Now suppose you've got the ability to do fine-grained fsyncs on particular write operations, efficiently. It would still be useful and result in improved latency if the disk or OS knew that getting block A on disk didn't matter to the process until block B was also on disk, and took advantage of that fact. And it would be extra-useful if the disk or OS knew that block B had to be written after block A, because then you would be able to save a round-trip or save on CPU bandwidth necessary for marking or checksumming blocks to a sufficient degree that you can determine upon startup whether they were completely and correctly written.
> , an SSD is necessary in order to guarantee something is on stable storage with latency better than spindles can provide
Interestingly enough, if we ignore current hard drive firmware, I don't agree with this. In the context of sending arbitrary random sequences of writes to blocks, sure. But in the context of having a database or filesystem that wants low latency writes? My guess is that you could accomplish this if you track the location of the drive head and spindle. The last time I tried anything like this, though (talking to /dev/sdb, a new 7200 RPM WD Black laptop drive, from userland) I could only get about 1.5 ms, per block write + fsync (iirc -- the numbers 1.3 ms and 2.0 ms ring a bell too). I didn't try writing near the middle of the disk, though, so it could have been drifting the drive head off the track each time for some reason. There's just no hope in general, given current rotationals, when a rotational drive takes ~250 microsecs just to read a 4KB buffer from memory. They just don't care.
If you actually did take advantage of physical information to hold down write latency, garbage collection and keeping startup times low would be a pain (but hey SSDs have gc worries too), there'd definitely be throughput and capacity trade-offs.
It's still not enough: with write ordering and notification but no instruction to actually write the data soon, the kernel can buffer it indefinitely.
If you want the data on disk, use fsync(). If you don't care, don't. If the problem is that you can't afford the latency imposed by the multiple fsync() calls required to ensure correct data ordering for your application, fine. But that's not the problem the OP talks about. That was about fsync() hammering the I/O subsystem. You can solve that problem by fixing the fsync() implementation.
> fsync does not work because it returns when everything (in the same thread? or whatever) has been written to disk, and doesn't let you wait for a particular block to have been written.
If you really want that, could you mmap(2) the file and use msync(2)?
For this as well as the other cases described (e.g., wanting write ordering), I don't know what the intended use case actually is, but is it possible that there's another way to organize the data that's still correct and performs well without changing the POSIX interface? It seems likely, given the number of different programs out there that manage to get by with it, and there's a rather significant cost to adding a new interface.
(One option is to write everything you need into a temporary file, fsync() it, then synchronously rename it to "commit" it.
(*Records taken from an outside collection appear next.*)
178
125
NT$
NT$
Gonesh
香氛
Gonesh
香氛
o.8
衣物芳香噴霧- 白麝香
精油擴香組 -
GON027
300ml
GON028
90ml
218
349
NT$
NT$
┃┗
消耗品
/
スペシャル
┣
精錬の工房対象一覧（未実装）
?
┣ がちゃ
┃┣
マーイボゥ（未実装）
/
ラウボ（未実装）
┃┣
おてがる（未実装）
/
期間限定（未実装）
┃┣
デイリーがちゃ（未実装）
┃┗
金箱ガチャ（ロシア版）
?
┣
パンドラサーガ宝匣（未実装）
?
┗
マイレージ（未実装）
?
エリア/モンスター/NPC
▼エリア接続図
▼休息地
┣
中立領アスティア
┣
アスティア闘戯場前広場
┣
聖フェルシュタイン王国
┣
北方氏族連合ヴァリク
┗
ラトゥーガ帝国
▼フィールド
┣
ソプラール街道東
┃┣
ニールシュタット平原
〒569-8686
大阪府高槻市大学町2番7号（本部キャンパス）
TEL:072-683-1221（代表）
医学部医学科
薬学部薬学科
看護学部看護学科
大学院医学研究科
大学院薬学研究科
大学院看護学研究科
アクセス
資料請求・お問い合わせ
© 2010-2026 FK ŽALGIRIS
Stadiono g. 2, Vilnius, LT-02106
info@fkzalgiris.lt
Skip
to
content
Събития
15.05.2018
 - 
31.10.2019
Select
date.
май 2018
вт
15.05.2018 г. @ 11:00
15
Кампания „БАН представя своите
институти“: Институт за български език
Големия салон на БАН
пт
That still requires two fsync's, but never more than that. You can generalize this for multiple files using a temporary directory.)
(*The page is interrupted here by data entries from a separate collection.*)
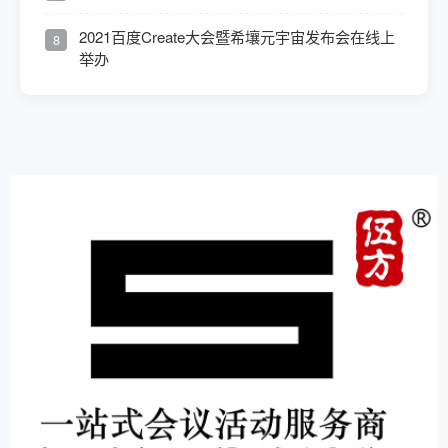
2021百度Create大会暨希壤元宇宙发布会在线上
8
举办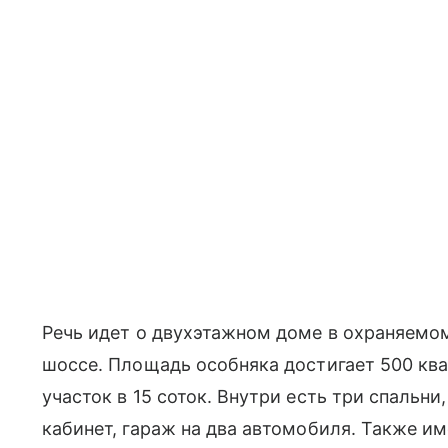
Речь идет о двухэтажном доме в охраняемо
шоссе. Площадь особняка достигает 500 ква
участок в 15 соток. Внутри есть три спальни,
кабинет, гараж на два автомобиля. Также им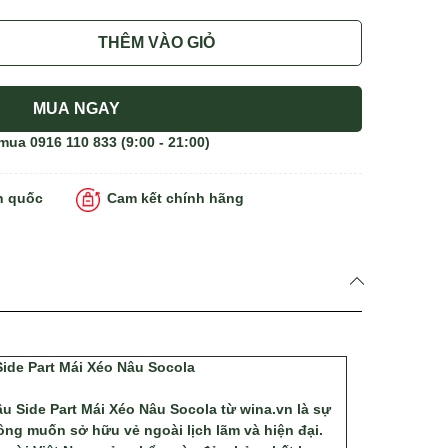
THÊM VÀO GIỎ
MUA NGAY
 mua
0916 110 833
(9:00 - 21:00)
n quốc
Cam kết chính hãng
ide Part Mái Xéo Nâu Socola
 Side Part Mái Xéo Nâu Socola từ wina.vn là sự
ông muốn sở hữu vẻ ngoài lịch lãm và hiện đại.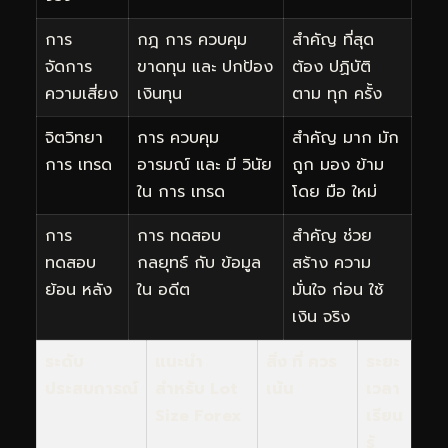
การ
กฎ การ ควบคุม
สำคัญ ที่สุด
จัดการ
ขาดทุน และ ปกป้อง
ต้อง ปฏิบัติ
ความเสี่ยง
เงินทุน
ตาม ทุก ครั้ง
จิตวิทยา
การ ควบคุม
สำคัญ มาก มัก
การ เทรด
อารมณ์ และ มี วินัย
ถูก มอง ข้าม
ใน การ เทรด
โดย มือ ใหม่
การ
การ ทดสอบ
สำคัญ ช่วย
ทดสอบ
กลยุทธ์ กับ ข้อมูล
สร้าง ความ
ย้อน หลัง
ใน อดีต
มั่นใจ ก่อน ใช้
เงิน จริง
ระดับ
แนะนำ
สิ่ง ที่ ควร
ระยะ
ประสบการณ์
สำหรับ Lot
เน้น
เวลา
Size Forex
เรียน
รู้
FWIW, I typically work on illumos systems. On fsync(), ZFS records only an intent log record. That alone helps, since it's not stopping the world to write out everything that's been buffered. For particularly latency-sensitive applications, we use a separate intent log device on an SSD. (Regardless of write ordering and filesystem optimizations, an SSD is necessary in order to guarantee something is on stable storage with latency better than spindles can provide.) This configuration works very well.